Al borde del abismo 

Un excelente plan para quienes pasen más de dos días en la isla es hacer el trekking que va de Fira a Oia. Es una caminata de tres horas de ida, por lo que conviene dejar el auto en uno de los puntos y tomar un colectivo (a 60 pesos el pasaje) para volver. Con el mar como guía a unos 300 metros por debajo, la ruta discurre entre pueblitos pintorescos, hoteles exclusivos, paisajes desolados y caminos de piedra hasta sumergirse en medio de la caldera volcánica. El camino incluye algunas lagartijas, iglesias que aparecen en medio de la nada y olor a pino mezclado con sal. Al final esperan Oia y su blanco infinito. Tres recomendaciones clave: salir temprano (cerca de las 8), usar zapatillas deportivas y no olvidar protector solar, agua ni frutas.

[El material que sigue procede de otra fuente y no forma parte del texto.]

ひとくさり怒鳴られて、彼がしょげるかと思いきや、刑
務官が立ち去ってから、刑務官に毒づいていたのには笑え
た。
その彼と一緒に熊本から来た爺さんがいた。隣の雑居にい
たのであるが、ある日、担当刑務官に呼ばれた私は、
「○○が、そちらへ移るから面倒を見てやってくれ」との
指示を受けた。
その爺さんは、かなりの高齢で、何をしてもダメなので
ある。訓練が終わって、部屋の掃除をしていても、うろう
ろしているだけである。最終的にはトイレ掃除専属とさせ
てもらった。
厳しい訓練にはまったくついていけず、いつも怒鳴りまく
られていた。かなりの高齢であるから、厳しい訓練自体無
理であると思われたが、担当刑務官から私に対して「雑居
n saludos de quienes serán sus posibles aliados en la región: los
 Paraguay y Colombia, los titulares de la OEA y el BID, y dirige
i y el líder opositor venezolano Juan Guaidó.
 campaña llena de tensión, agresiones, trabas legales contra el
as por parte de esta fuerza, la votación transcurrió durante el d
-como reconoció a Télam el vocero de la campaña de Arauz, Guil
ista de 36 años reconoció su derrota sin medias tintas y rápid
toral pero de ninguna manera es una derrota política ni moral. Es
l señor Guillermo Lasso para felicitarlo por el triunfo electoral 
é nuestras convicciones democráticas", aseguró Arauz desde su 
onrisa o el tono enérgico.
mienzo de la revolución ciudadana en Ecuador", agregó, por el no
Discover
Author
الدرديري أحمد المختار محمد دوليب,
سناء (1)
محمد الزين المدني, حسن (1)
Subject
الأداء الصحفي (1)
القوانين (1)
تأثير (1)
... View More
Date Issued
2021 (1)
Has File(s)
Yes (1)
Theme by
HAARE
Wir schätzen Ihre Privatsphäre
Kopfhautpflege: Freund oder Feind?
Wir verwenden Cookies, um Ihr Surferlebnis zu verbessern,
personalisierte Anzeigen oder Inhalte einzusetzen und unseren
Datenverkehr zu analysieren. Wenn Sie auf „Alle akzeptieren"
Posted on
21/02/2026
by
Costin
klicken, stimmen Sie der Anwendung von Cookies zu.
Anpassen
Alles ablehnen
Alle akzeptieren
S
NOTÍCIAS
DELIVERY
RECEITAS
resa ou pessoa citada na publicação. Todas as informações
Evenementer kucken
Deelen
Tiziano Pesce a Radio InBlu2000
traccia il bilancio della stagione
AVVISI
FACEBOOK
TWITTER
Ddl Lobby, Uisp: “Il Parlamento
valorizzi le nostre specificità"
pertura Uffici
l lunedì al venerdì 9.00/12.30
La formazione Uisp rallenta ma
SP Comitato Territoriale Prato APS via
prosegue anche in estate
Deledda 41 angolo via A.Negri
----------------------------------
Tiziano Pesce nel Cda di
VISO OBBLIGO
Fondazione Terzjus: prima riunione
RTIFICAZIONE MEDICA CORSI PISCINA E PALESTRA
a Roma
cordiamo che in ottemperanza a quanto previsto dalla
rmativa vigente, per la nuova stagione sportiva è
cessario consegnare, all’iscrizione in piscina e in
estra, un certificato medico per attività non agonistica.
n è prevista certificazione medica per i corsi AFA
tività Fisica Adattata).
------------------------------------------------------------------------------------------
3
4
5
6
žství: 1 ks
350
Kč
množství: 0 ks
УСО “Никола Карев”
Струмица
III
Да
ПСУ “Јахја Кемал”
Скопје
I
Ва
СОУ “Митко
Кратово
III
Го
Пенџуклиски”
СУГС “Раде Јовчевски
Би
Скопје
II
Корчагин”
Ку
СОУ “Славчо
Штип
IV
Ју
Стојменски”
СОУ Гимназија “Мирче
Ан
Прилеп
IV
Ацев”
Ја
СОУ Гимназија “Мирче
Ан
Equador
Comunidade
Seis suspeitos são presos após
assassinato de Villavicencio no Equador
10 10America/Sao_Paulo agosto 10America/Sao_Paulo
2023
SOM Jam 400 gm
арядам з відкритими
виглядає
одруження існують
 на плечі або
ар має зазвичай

Antes de despedirse de Santorini, vale viajar al pasado para conocer Pyrgos, un asentamiento medieval que funcionó como capital de la isla. Se trata de uno de los secretos mejor guardados de un destino al que ya no le queda mucho por revelar. Las construcciones de este laberíntico pueblo trepan la montaña y rodean los restos de un castillo veneciano. Callejones, iglesias antiguas, túneles blancos, casas con ventanas azules y un puñado de alojamientos y restaurantes dan vida a este sitio, donde lo inesperado está a la vuelta de una esquina o al final de una escalera. Si se lo compara con Oia, pierde en espectacularidad pero gana en autenticidad: ver el atardecer tranquilo en un lugar en el que no abundan los turistas es un placer.